Animals, carnival rides and country music will offer entertainment for the 45,000 visitors expected at this year's Anne Arundel County Fair, which opens today.

With the theme "Show Your Best," the 48th annual fair opens at 4 p.m. and runs through Sunday at 1450 Generals Highway in Crownsville.

Opening ceremonies begin at 6 p.m. today at the flagpole, and this year's Anne Arundel County Fair Queen will be crowned at 7:30 p.m.

The fair will feature pig races, a petting zoo and farmyard frolics, in which people dressed as barnyard animals perform skits. Thousands of exhibits, including arts and crafts, baked goods and photography, will also be open daily.

Fairgoers can play games and board carnival rides every day at Carnival Midway, which will have 50 attractions. Tonight and tomorrow, a $14 admission ticket to the carnival covers unlimited rides. Admission to the fair is $4 today through Friday and $5 on the weekend.

Music ranging from oldies to country will be featured this year. The Marques, an oldies band, will perform at 7:30 p.m. Saturday, and country singer Joe Diffie will perform at 5 p.m. Sunday. Reserved concert seating is $5, and lawn seating is free.

Anne Arundel County 4-H will account for about 40 percent of the fair, with displays of animals, agriculture, fashion, baked goods, and arts and crafts, said Ruby Schwinn, 4-H program assistant. More than 150 4-H members ages 8 to 18 will demonstrate skills ranging from raising livestock to public speaking.

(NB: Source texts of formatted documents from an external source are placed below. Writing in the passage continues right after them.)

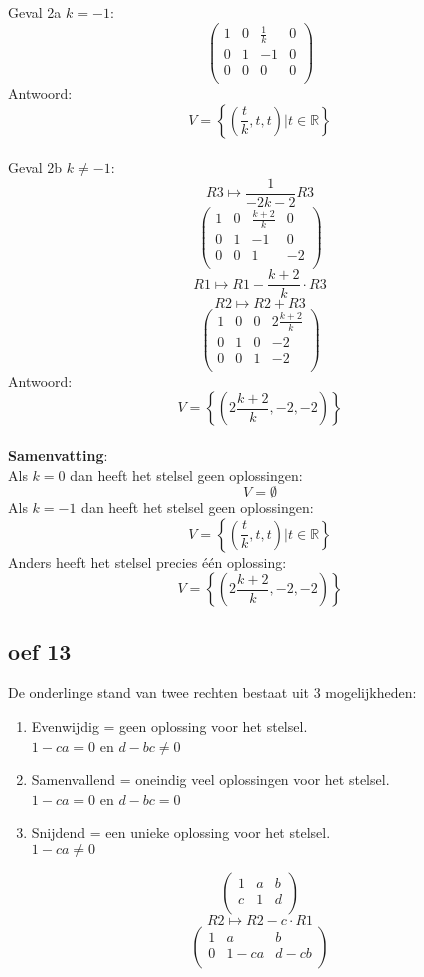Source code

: \documentclass[lineaire_algebra_oplossingen.tex]{subfiles}
\begin{document}
Geval 2a $k=-1$:
\[
\begin{pmatrix}
1 & 0 & \frac{1}{k} & 0\\
0 & 1 & -1 & 0\\
0 & 0 & 0 & 0\\
\end{pmatrix}
\]
Antwoord:
\[
V=\left\lbrace\left(\frac{t}{k},t,t\right) | t \in \mathbb{R}\right\rbrace
\]\\
Geval 2b $k\neq-1$:
\[ R3 \longmapsto \frac{1}{-2k-2}R3\]
\[
\begin{pmatrix}
1 & 0 & \frac{k+2}{k} & 0\\
0 & 1 & -1 & 0\\
0 & 0 & 1 & -2\\
\end{pmatrix}
\]
\[ R1 \longmapsto R1 - \frac{k+2}{k}\cdot R3 \]
\[ R2 \longmapsto R2 + R3 \]
\[
\begin{pmatrix}
1 & 0 & 0 & 2\frac{k+2}{k}\\
0 & 1 & 0 & -2\\
0 & 0 & 1 & -2\\
\end{pmatrix}
\]
Antwoord:
\[
V=\left\lbrace\left(2\frac{k+2}{k},-2,-2\right)\right\rbrace
\]\\
\textbf{Samenvatting}:\\
Als $k=0$ dan heeft het stelsel geen oplossingen:
\[
V=\emptyset
\]
Als $k=-1$ dan heeft het stelsel geen oplossingen:
\[
V=\left\lbrace\left(\frac{t}{k},t,t\right) | t \in \mathbb{R}\right\rbrace
\]
Anders heeft het stelsel precies één oplossing:
\[
V=\left\lbrace\left(2\frac{k+2}{k},-2,-2\right)\right\rbrace
\]

\subsection{oef 13}
De onderlinge stand van twee rechten bestaat uit 3 mogelijkheden:
\begin{enumerate}
\item Evenwijdig = geen oplossing voor het stelsel.\\
$1-ca = 0$ en $ d -bc \neq 0$
\item Samenvallend = oneindig veel oplossingen voor het stelsel.\\
$1-ca = 0$ en $ d -bc = 0$
\item Snijdend = een unieke oplossing voor het stelsel.\\
$1-ca \neq 0$
\end{enumerate}
\[
\begin{pmatrix}
1 & a & b\\
c & 1 & d\\
\end{pmatrix}
\]
\[ R2 \longmapsto R2 - c \cdot R1\]
\[
\begin{pmatrix}
1 & a & b\\
0 & 1-ca & d-cb\\
\end{pmatrix}
\]
\end{document}
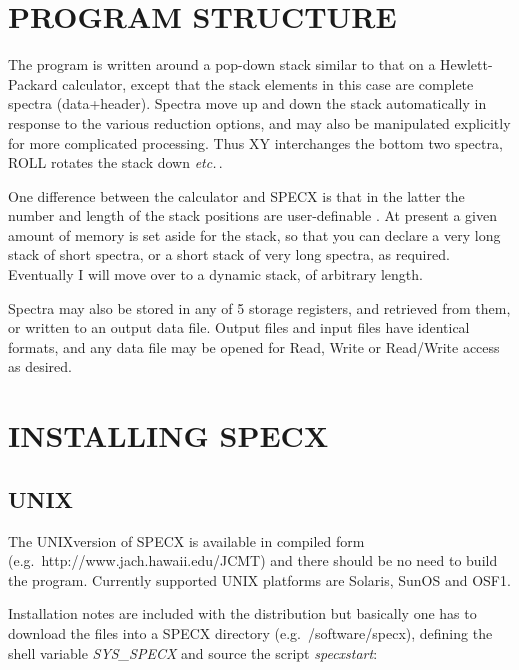 \documentclass[11pt,twoside]{report}
\newcommand{\etc}{{\it etc.\,}}
\begin{document}
\section{PROGRAM STRUCTURE}

The program is written around a pop-down stack similar to
that on a Hewlett-Packard
calculator, except that the stack
elements in this case are complete spectra (data+header). Spectra move
up and down the stack automatically in response to the various
reduction options, and may also be manipulated explicitly for more
complicated processing. Thus XY interchanges the
bottom two spectra, ROLL rotates the stack down
\etc.

One difference between the calculator and SPECX is that in the latter
the number and length of the stack positions are user-definable
. At present a given amount of memory is set 
aside for the stack, so that you can declare a very long stack of
short spectra, or a short stack of very long spectra, as
required. Eventually I will move over to a dynamic stack, of arbitrary
length.

Spectra may also be stored in any of 5 storage registers, and retrieved from them, or written to an output data file. Output
files and input files have identical formats, and any data file may be opened
for Read, Write or Read/Write access as desired. 

\section{INSTALLING SPECX}

\subsection{UNIX}

The UNIXversion of SPECX is available in compiled form 
(e.g.\ http://www.jach.hawaii.edu/JCMT) and there should be no need
to build the program. Currently supported UNIX platforms are
Solaris, SunOS and OSF1.

Installation notes are included with the distribution but basically
one has to download the files into a SPECX directory (e.g.\
/software/specx), defining the shell variable {\em SYS\_SPECX} and
source the script {\em specxstart}\index{startup file}:
\end{document}
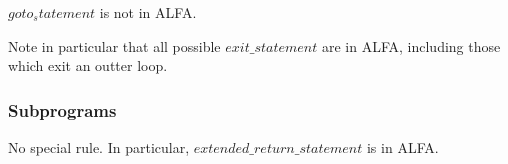 \documentclass{article}
\newcommand{\bnf}[1]{$\mathit{#1}$}
\begin{document}
\noindent
\bnf{goto_statement} is not in ALFA.

Note in particular that all possible \bnf{exit\_statement} are in ALFA,
including those which exit an outter loop.

\subsubsection{Subprograms}

No special rule. In particular, \bnf{extended\_return\_statement} is in ALFA.






\end{document}
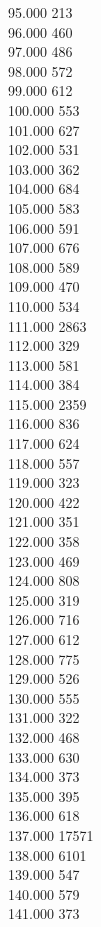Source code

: { 95.000	213 \\
 96.000	460 \\
 97.000	486 \\
 98.000	572 \\
 99.000	612 \\
 100.000	553 \\
 101.000	627 \\
 102.000	531 \\
 103.000	362 \\
 104.000	684 \\
 105.000	583 \\
 106.000	591 \\
 107.000	676 \\
 108.000	589 \\
 109.000	470 \\
 110.000	534 \\
 111.000	2863 \\
 112.000	329 \\
 113.000	581 \\
 114.000	384 \\
 115.000	2359 \\
 116.000	836 \\
 117.000	624 \\
 118.000	557 \\
 119.000	323 \\
 120.000	422 \\
 121.000	351 \\
 122.000	358 \\
 123.000	469 \\
 124.000	808 \\
 125.000	319 \\
 126.000	716 \\
 127.000	612 \\
 128.000	775 \\
 129.000	526 \\
 130.000	555 \\
 131.000	322 \\
 132.000	468 \\
 133.000	630 \\
 134.000	373 \\
 135.000	395 \\
 136.000	618 \\
 137.000	17571 \\
 138.000	6101 \\
 139.000	547 \\
 140.000	579 \\
 141.000	373 \\
}
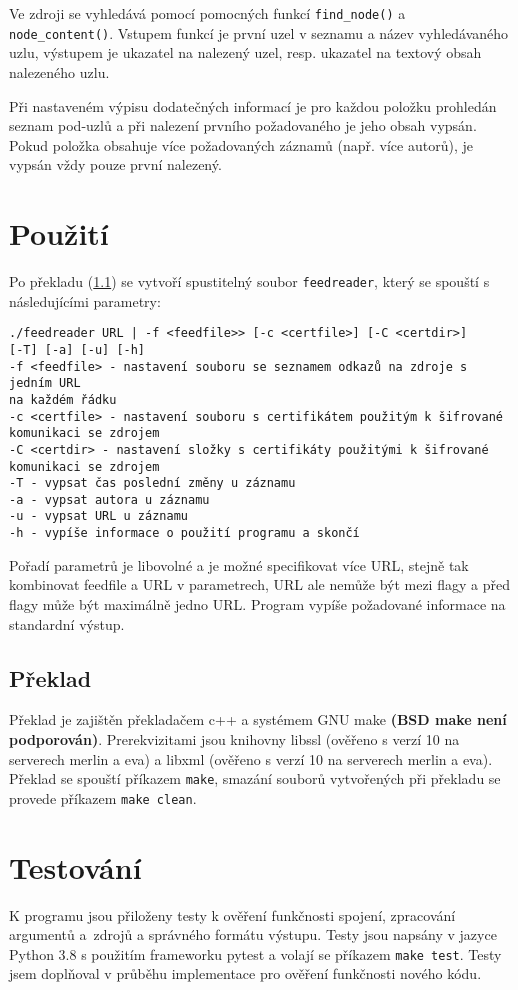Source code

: Ve zdroji se vyhledává pomocí pomocných funkcí \texttt{find\_node()} a \texttt{node\_content()}. Vstupem funkcí je první uzel v seznamu a název vyhledávaného uzlu, výstupem je ukazatel na nalezený uzel, resp. ukazatel na textový obsah nalezeného uzlu.

Při nastaveném výpisu dodatečných informací je pro každou položku prohledán seznam pod-uzlů a při nalezení prvního požadovaného je jeho obsah vypsán. Pokud položka obsahuje více požadovaných záznamů (např. více autorů), je vypsán vždy pouze první nalezený.

\chapter{Použití}
Po překladu (\ref{preklad}) se vytvoří spustitelný soubor \texttt{feedreader}, který se spouští s následujícími parametry:
\begin{verbatim}
./feedreader URL | -f <feedfile>> [-c <certfile>] [-C <certdir>]
[-T] [-a] [-u] [-h]
-f <feedfile> - nastavení souboru se seznamem odkazů na zdroje s jedním URL
na každém řádku
-c <certfile> - nastavení souboru s certifikátem použitým k šifrované
komunikaci se zdrojem
-C <certdir> - nastavení složky s certifikáty použitými k šifrované
komunikaci se zdrojem
-T - vypsat čas poslední změny u záznamu
-a - vypsat autora u záznamu
-u - vypsat URL u záznamu
-h - vypíše informace o použití programu a skončí
\end{verbatim}

Pořadí parametrů je libovolné a je možné specifikovat více URL, stejně tak kombinovat feedfile a URL v parametrech, URL ale nemůže být mezi flagy a před flagy může být maximálně jedno URL. Program vypíše požadované informace na standardní výstup.

\section{Překlad} \label{preklad}
Překlad je zajištěn překladačem c++ a systémem GNU make \textbf{(BSD make není podporován)}. Prerekvizitami jsou knihovny libssl (ověřeno s verzí 10 na serverech merlin a eva) a libxml (ověřeno s verzí 10 na serverech merlin a eva). Překlad se spouští příkazem \texttt{make}, smazání souborů vytvořených při překladu se provede příkazem \texttt{make clean}.

\chapter{Testování}
K programu jsou přiloženy testy k ověření funkčnosti spojení, zpracování argumentů a~zdrojů a správného formátu výstupu. Testy jsou napsány v jazyce Python 3.8 s použitím frameworku pytest \cite{pytest} a volají se příkazem \texttt{make test}. Testy jsem doplňoval v průběhu implementace pro ověření funkčnosti nového kódu.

"We strive to teach them lessons that they'll use throughout their lifetime," Schwinn said.

On Saturday, 4-H members will auction off their animals, an event filled with mixed emotions for them, Schwinn said.

"It's a highlight, but it's also a very sad time for them because they've made a very close bond with these animals," she said.

The fair's hours are scheduled so families can participate, said Marilyn Holmes, fair spokeswoman. It opens at noon tomorrow, at 9 a.m. Saturday and Sunday, and at 4 p.m. Friday so that children can go to the fair after school.

Tomorrow, senior citizens and the disabled will be admitted to the fair free from noon to 4 p.m. for the fair's Senior Citizens' and Disabled Day. The senior citizen talent show will be at 1:30 p.m.

Holmes said the fair staff is expecting a total of 45,000 people to attend the fair if there's no rain. And they're hoping for that number, especially after last year, when the fair was closed for its first two scheduled days because of Tropical Storm Floyd.

Holmes said that fair was still successful.

"We still had a good year, because I think people had cabin fever," she said. "A lot of people didn't have electricity, so they were glad to come out to the fair."